Can you move these three statements into a separate helper function, with stat and buf.st_uid check and buf.st_gid check? Then you won't have duplication for chroot files, tmpfs files, and /proc files.

---

LibOS/shim/test/regression/uid_gid.manifest.template, line 15 at r3 (raw file):

fs.mount.tmp.type = "chroot"
fs.mount.tmp.path = "/tmp"
fs.mount.tmp.uri = "file:/tmp"

This is wrong. You're simply forwarding /tmp from the host to inside Gramine.

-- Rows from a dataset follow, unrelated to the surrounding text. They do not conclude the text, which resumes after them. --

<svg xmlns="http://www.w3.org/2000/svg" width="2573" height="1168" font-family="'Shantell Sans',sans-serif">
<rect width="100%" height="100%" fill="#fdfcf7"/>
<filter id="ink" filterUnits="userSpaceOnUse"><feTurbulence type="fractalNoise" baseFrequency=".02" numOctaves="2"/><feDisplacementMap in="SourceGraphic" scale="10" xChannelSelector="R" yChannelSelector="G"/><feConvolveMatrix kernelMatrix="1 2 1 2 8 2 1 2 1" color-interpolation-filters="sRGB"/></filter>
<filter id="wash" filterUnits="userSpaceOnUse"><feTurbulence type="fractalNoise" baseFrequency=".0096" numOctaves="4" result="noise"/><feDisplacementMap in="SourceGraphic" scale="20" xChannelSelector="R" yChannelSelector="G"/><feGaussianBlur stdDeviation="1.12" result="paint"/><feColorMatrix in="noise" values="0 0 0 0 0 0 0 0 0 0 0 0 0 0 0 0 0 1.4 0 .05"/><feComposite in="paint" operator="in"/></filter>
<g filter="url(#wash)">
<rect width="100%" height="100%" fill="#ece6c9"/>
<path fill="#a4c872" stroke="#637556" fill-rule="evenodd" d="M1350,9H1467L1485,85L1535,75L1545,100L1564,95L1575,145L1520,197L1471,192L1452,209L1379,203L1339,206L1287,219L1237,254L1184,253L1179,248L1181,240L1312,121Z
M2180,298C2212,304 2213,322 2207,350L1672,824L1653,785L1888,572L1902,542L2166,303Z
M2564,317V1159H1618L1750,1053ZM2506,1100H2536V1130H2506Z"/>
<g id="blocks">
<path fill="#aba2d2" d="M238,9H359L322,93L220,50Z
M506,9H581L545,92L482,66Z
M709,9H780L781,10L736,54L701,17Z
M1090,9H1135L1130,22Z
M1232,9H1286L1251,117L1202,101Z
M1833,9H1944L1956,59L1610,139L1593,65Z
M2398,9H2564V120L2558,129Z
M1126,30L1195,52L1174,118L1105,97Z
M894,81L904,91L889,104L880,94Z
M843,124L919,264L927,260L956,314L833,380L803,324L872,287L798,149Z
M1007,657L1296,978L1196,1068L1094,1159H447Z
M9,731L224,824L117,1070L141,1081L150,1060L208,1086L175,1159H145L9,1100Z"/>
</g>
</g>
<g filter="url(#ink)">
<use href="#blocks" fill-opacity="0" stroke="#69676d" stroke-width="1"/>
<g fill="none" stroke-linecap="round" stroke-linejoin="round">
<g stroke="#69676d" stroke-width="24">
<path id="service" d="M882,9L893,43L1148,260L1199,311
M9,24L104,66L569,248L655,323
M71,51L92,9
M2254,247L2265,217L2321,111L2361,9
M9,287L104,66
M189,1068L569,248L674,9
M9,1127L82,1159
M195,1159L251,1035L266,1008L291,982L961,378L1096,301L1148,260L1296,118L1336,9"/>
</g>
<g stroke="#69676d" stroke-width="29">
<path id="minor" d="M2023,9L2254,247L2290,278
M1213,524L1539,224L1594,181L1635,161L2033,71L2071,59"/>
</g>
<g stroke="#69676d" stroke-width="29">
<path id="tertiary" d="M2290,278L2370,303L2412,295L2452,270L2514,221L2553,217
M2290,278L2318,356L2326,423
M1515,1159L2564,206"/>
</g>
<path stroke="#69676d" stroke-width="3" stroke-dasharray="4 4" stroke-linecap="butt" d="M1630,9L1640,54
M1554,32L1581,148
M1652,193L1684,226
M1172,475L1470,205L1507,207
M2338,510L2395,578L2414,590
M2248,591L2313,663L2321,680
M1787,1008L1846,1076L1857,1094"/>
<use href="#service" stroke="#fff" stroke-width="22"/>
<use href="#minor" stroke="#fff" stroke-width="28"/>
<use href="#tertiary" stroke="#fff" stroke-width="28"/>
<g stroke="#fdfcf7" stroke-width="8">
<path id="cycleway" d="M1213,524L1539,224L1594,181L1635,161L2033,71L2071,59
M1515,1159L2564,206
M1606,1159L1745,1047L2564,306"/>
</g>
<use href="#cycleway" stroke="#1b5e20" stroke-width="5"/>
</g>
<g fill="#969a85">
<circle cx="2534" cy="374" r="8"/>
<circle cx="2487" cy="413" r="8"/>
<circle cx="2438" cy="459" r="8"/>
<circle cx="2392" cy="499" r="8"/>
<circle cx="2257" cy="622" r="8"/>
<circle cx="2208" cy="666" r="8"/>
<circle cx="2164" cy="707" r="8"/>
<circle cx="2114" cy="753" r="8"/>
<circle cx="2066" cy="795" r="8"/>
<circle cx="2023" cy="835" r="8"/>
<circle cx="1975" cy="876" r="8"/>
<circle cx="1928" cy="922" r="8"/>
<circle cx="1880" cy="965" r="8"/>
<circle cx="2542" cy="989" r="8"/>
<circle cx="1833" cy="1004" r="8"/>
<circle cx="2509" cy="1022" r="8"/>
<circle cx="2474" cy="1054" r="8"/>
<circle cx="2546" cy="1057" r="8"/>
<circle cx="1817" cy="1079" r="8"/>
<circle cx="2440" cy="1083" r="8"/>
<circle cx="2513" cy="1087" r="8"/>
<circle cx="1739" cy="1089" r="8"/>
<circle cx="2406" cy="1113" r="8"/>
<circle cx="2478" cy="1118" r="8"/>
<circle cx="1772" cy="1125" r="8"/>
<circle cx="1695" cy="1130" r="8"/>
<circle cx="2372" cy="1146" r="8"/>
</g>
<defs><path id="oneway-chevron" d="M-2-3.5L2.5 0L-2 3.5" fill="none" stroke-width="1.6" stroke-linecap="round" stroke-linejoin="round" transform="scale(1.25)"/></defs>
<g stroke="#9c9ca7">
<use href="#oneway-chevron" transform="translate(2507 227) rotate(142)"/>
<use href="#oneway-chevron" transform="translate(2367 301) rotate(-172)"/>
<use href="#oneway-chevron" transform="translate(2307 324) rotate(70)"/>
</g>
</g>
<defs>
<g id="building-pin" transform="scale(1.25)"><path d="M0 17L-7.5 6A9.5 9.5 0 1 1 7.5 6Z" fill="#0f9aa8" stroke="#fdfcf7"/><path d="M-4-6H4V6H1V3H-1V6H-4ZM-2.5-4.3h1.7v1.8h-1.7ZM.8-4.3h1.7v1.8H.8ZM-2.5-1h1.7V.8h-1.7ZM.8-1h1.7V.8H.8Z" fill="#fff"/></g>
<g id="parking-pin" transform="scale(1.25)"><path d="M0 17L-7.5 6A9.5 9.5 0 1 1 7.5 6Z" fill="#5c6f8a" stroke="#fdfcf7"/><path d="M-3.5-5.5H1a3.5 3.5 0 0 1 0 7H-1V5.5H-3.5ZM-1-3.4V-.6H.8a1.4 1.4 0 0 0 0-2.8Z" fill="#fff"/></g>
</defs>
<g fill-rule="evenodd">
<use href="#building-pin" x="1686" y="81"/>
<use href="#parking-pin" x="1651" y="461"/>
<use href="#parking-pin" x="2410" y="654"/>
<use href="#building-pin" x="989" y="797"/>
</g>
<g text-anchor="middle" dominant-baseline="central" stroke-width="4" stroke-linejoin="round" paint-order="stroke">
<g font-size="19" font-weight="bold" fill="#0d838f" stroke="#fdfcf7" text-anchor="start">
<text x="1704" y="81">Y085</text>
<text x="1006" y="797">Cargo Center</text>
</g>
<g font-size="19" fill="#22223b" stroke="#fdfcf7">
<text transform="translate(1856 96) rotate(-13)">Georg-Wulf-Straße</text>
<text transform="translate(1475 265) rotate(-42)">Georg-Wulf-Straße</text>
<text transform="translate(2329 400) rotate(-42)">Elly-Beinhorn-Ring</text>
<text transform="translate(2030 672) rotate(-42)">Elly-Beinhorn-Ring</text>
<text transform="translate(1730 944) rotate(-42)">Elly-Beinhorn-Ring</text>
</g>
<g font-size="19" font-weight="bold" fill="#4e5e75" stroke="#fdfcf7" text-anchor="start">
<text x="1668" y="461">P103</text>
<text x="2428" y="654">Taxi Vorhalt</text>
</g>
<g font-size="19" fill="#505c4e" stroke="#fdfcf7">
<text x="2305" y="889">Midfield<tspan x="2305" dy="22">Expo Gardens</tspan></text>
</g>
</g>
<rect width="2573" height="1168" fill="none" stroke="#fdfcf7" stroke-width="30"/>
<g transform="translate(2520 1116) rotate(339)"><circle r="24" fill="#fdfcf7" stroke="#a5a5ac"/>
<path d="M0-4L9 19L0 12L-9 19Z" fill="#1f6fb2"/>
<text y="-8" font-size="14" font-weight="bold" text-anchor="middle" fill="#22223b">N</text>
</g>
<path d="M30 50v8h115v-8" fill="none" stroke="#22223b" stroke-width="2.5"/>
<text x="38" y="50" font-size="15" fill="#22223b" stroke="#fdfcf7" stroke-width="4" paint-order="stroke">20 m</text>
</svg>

You should do like this: https://github.com/gramineproject/gramine/blob/master/LibOS/shim/test/regression/manifest.template#L25

Also, please read https://gramine.readthedocs.io/en/latest/manifest-syntax.html#fs-mount-points -- about tmpfs mount points.

---

LibOS/shim/test/regression/uid_gid.manifest.template, line 27 at r3 (raw file):

sgx.allowed_files = [
  "file:/tmp/file1",
]

You should remove this.

[pwmarcz]

Reviewed 1 of 2 files at r1, 3 of 3 files at r3, all commit messages.
Reviewable status: all files reviewed, 11 unresolved discussions, not enough approvals from maintainers (2 more required), not enough approvals from different teams (2 more required, approved so far: ), "fixup! " found in commit messages' one-liners (waiting on @dzygann and @pwmarcz)

[mkow]

There was no activity here for half a year, I'm assuming @dzygann is not working on this anymore (and this PR would require non-trivial amount of changes to be merged).